MySQL update via join - why is it slow?

daihop
March 31, 2023
289 views
3 votes
4 Answers

I have the following query:

UPDATE
    `temp_table`,
    `sms`
SET
    `sms`.`to` = `temp_table`.`new_value`
WHERE
    `sms`.`to` = `temp_table`.`old_value`;

temp_table has ~200,000 rows.

sms has ~2,000,000 rows.

sms.to, temp_table.new_value, and temp_table.old_value are VARCHAR(255) with indexes.

Values are UK phone numbers.

The update query is slow it never completes. Does anyone know why?

Explain:

Text Results for Creating Tables:

From phpMyAdmin

CREATE TABLE `temp_table` (
    `old_value` varchar(255) DEFAULT NULL,
    `new_value` varchar(255) DEFAULT NULL
) ENGINE = InnoDB DEFAULT CHARSET = latin1 COLLATE = latin1_swedish_ci;

ALTER TABLE `temp_table`
    ADD KEY `old_value` (`old_value`),
    ADD KEY `new_value` (`new_value`);

CREATE TABLE `sms` (
    `id` int(11) NOT NULL,
    `branch_id` int(11) DEFAULT NULL,
    `customer_id` int(11) DEFAULT NULL,
    `message_id` int(11) DEFAULT NULL,
    `message` text DEFAULT NULL,
    `from` varchar(255) DEFAULT NULL,
    `to` varchar(255) DEFAULT NULL,
    `status` varchar(255) DEFAULT NULL,
    `created_at` int(11) DEFAULT NULL,
    `updated_at` int(11) DEFAULT NULL
) ENGINE = InnoDB DEFAULT CHARSET = utf8 COLLATE = utf8_general_ci;

ALTER TABLE `sms`
    ADD PRIMARY KEY (`id`),
    ADD KEY `idx-sms-branch_id` (`branch_id`),
    ADD KEY `idx-sms-customer_id` (`customer_id`),
    ADD KEY `idx-sms-message_id` (`message_id`),
    ADD KEY `idx-sms-to` (`to`),
    ADD KEY `idx-sms-created_at` (`created_at`),
    ADD KEY `idx-sms-updated_at` (`updated_at`);

ALTER TABLE `sms`
    MODIFY `id` int(11) NOT NULL AUTO_INCREMENT;

Answers

- RickJames
- April 5, 2023 at 6:26 pm
- 0 votes
0
- If the Optimizer chooses to walk through sms (and then JOIN to the other table), then it would be better for temp_table to have INDEX(old_value, new_value) _instead of INDEX(old_value).
- Why are both message_id and the message text in this table? Possibly having that pair in another table would make this query much faster. (Then have only the message_id in this table. This is especially important if the text is often quite large.
- UPDATEing 200K rows all at once takes much time and RAM. One plan is to do the updates 1K at a time. See chunking.
I can’t predict which of these three suggestions will help the most.
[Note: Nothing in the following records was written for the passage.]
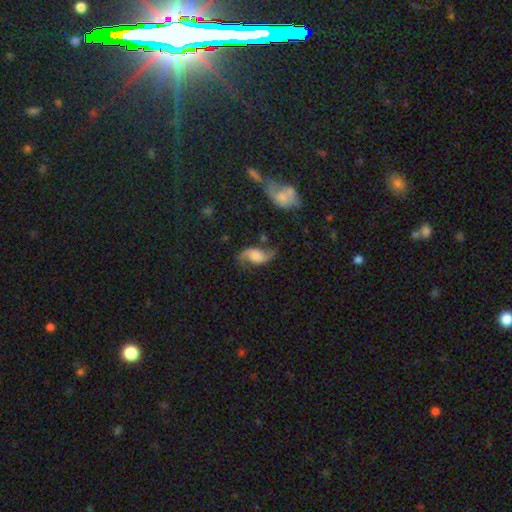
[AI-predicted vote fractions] This is likely a featured or disk galaxy (80%). It is clearly not viewed edge-on (97%). Bar: possibly no (59%). Spiral arm pattern: clearly yes (95%). Spiral arm count: clearly 2 (92%). Spiral winding: likely loose (73%). Central bulge: marginally none (32%). Merging: likely none (64%).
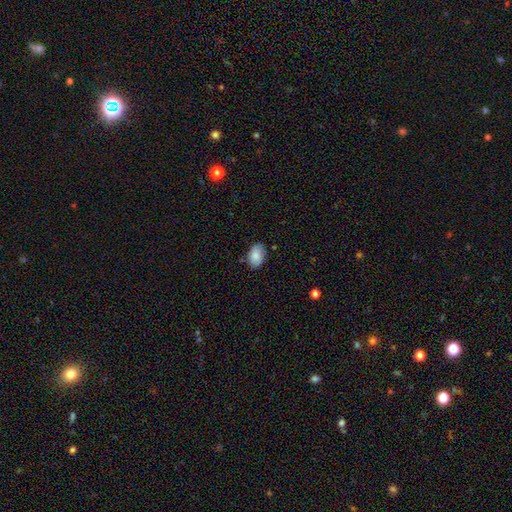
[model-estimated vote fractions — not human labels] Smooth or featured? smooth (86%)
How rounded? in between (86%)
Merging? none (78%)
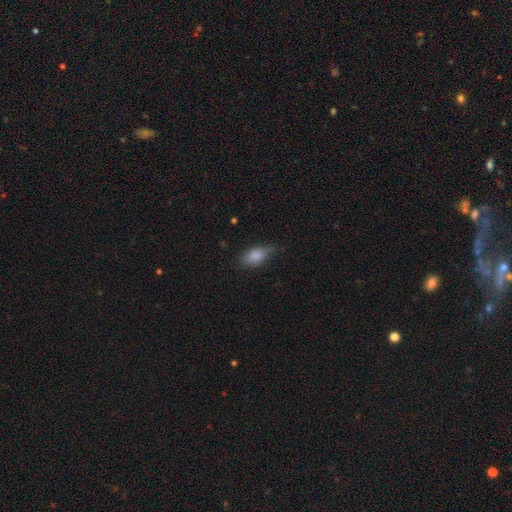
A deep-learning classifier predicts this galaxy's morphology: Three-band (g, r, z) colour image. It shows a smooth galaxy with no disk features (83%) that is in between round and cigar-shaped (87%). Merging: none (52%).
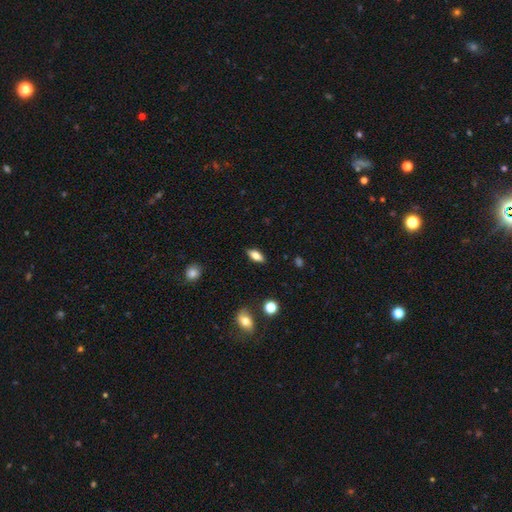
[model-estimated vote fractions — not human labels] Morphology: type=smooth (68%); roundness=in between (79%); merging=none (87%).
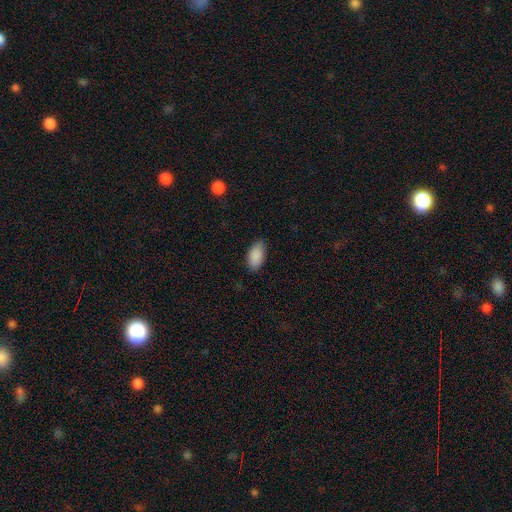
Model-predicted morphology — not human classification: smooth 90%, star or artifact 7%, featured or disk 4%. Down the decision tree: how rounded — in between (94%); merging — none (82%).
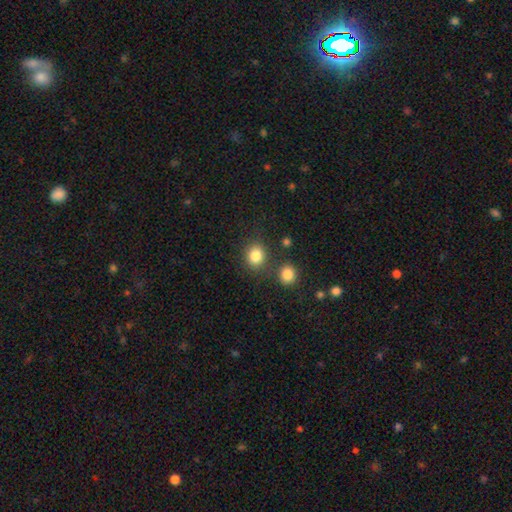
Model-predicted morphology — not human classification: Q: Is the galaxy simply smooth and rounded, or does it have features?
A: smooth — 83%.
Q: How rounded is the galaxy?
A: round — 75%.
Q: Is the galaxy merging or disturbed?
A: none — 78%.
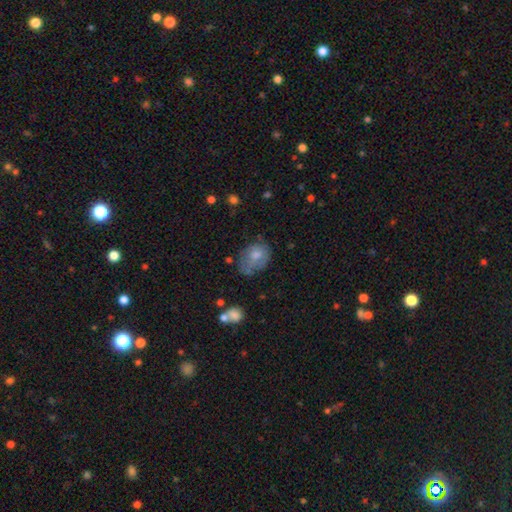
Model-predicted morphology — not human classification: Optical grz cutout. It shows a smooth galaxy with no disk features (69%) that is in between round and cigar-shaped (68%). Merging: none (42%).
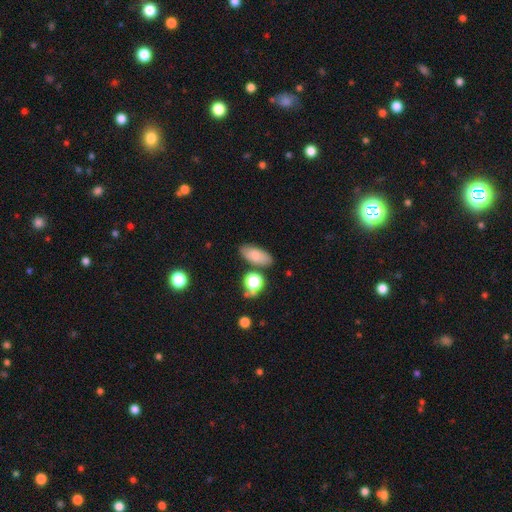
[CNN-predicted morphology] A smooth galaxy with no disk features (78%) that is in between round and cigar-shaped (85%). Merging: none (76%).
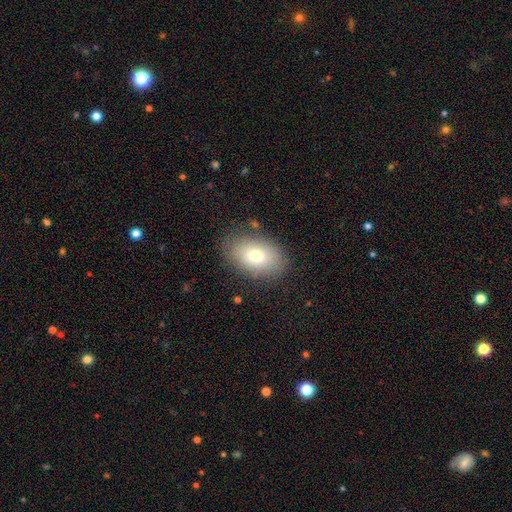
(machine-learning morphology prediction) The model was most divided on "smooth or featured": smooth: 73%, featured or disk: 17%, star or artifact: 10%. More confident: how rounded — in between (85%); merging — none (82%).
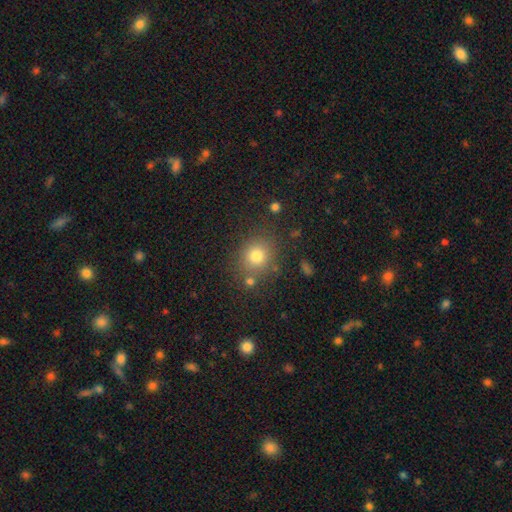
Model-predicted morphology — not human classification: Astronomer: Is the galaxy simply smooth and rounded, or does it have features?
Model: smooth — 77%.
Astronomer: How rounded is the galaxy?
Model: round — 77%.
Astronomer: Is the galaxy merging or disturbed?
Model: none — 78%.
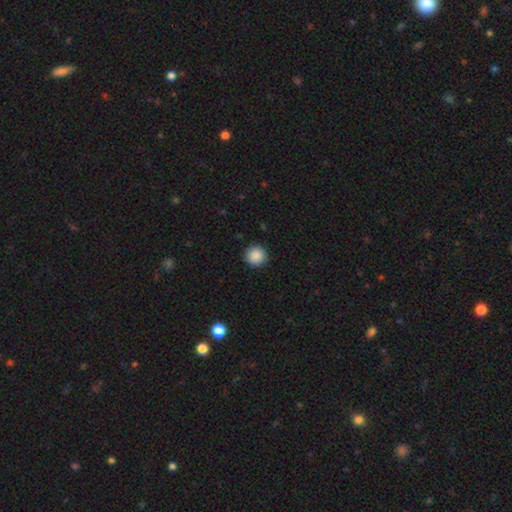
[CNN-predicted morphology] Smooth or featured? Predicted: smooth (p=0.89). How rounded? Predicted: round (p=0.94). Merging? Predicted: none (p=0.91).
I recommend doing all of the, if practical.
Login or Signup to reply.

- davidao
- April 5, 2023 at 7:21 pm
- 0 votes
0
You don’t have an ON clause, but you are using a WHERE clause:

INNER JOIN and , (comma) are semantically equivalent in the absence of a join condition: both produce a Cartesian product between the specified tables (that is, each and every row in the first table is joined to each and every row in the second table).

…

The search_condition used with ON is any conditional expression of the form that can be used in a WHERE clause. Generally, the ON clause serves for conditions that specify how to join tables, and the WHERE clause restricts which rows to include in the result set.

In your case the end result is the same (but in other cases is not). Conceptually the "where" filtering happens after the tables have been joined in a Cartesian product, the query optimizer for sure can do something about it and "push down" the where predicate but I would suggest for starters to instruct MySQL with the dedicated syntax to allow it to build an informed execution plan.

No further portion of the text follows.